REQUIREMENT:
How many lines in these records hold the string "Open"? State only that number.

RECORDS:
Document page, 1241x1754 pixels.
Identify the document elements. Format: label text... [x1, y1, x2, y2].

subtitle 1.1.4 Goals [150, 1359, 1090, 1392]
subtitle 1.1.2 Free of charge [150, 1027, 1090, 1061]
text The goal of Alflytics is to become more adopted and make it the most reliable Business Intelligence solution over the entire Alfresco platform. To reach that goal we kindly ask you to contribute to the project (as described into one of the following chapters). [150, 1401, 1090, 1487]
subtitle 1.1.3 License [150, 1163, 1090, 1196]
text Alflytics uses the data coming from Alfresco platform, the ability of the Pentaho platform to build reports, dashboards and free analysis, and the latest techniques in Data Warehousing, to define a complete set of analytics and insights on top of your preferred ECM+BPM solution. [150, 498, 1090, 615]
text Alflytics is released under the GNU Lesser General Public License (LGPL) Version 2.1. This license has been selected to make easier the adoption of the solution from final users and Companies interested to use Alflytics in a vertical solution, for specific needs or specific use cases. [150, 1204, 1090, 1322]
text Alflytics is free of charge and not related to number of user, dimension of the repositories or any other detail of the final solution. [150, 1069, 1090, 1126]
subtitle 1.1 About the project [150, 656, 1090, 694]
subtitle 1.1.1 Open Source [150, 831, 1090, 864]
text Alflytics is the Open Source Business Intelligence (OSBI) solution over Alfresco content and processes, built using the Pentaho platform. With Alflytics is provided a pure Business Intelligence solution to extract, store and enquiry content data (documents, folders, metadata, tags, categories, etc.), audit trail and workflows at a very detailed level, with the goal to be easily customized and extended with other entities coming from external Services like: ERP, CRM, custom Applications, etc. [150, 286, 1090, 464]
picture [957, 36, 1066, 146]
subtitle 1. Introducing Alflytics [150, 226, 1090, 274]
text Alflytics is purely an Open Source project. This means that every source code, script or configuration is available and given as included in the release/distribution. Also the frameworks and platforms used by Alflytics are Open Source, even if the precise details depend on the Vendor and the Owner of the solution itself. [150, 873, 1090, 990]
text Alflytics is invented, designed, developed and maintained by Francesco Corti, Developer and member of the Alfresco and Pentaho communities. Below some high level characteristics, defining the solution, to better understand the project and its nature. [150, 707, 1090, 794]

REPLY TO THE EXERCISE:
3